Ainsi, elle a d’abord fait un exposé sur le travail parlementaire avant de se prêter aux multiples questions des militants. Dans l’exposé, elle a présenté le bilan des activités menées au cours de l’année 2016, évoqué les difficultés rencontrées, recueilli les préoccupations des militants afin de les prendre en compte, mais aussi esquissé des perspectives. « Cette rencontre est la bienvenue », a confié Germaine Nana, responsable des femmes CDP du secteur 2. Même son de cloche du maire de la commune de Ziniaré. « La bonne gouvernance commande qu’il y ait la redevabilité. Cette rencontre nous a permis de comprendre ce qui se passe à l’Assemblée nationale, les débats qui se mènent et les lois adoptées », a souligné Pascal Compaoré. Puis, il a suggéré que de telles rencontres puissent se répéter le plus souvent.

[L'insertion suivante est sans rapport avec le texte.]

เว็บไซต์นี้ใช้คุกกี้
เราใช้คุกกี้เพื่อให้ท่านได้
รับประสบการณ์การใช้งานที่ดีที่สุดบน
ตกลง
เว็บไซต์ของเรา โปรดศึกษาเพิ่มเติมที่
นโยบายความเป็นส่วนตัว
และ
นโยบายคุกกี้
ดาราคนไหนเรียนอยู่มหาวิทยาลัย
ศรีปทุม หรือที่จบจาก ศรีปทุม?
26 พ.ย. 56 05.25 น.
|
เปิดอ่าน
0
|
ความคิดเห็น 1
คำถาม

« Renoncer à ce million, c’est comme si nous renoncions à nos salaires »

Les principales questions ont porté, entre autres, le fonctionnement des différentes commissions à l’Assemblée nationale, le processus d’adoption des lois, la levée de l’immunité parlementaire de Salifou Sawadogo. Sans oublier les tablettes remises aux députés qui ont dû les retourner à l’envoyeur, mais aussi et surtout le fameux million perçu par chaque député en fin d’année. Concernant le million de francs CFA, la députée Maïmouna Ouédraogo/Sawadogo a confié que « renoncer à ce million, c’est comme si nous renoncions à nos salaires puisque c’est inscrit dans le budget ».

Puis, elle rappelle le sacrifice consenti par les députés en début de mandat. « Nous avons consenti à une réduction de 19% de nos émoluments et cela fait plus de 425 millions que nous reversé au trésor public, ce qui fait plus de trois millions par député. C’est un sacrifice, mais le million qui vient poser problème… Mais, nous comprenons la population parce que c’est une législature post-insurrectionnelle », lance-t-elle.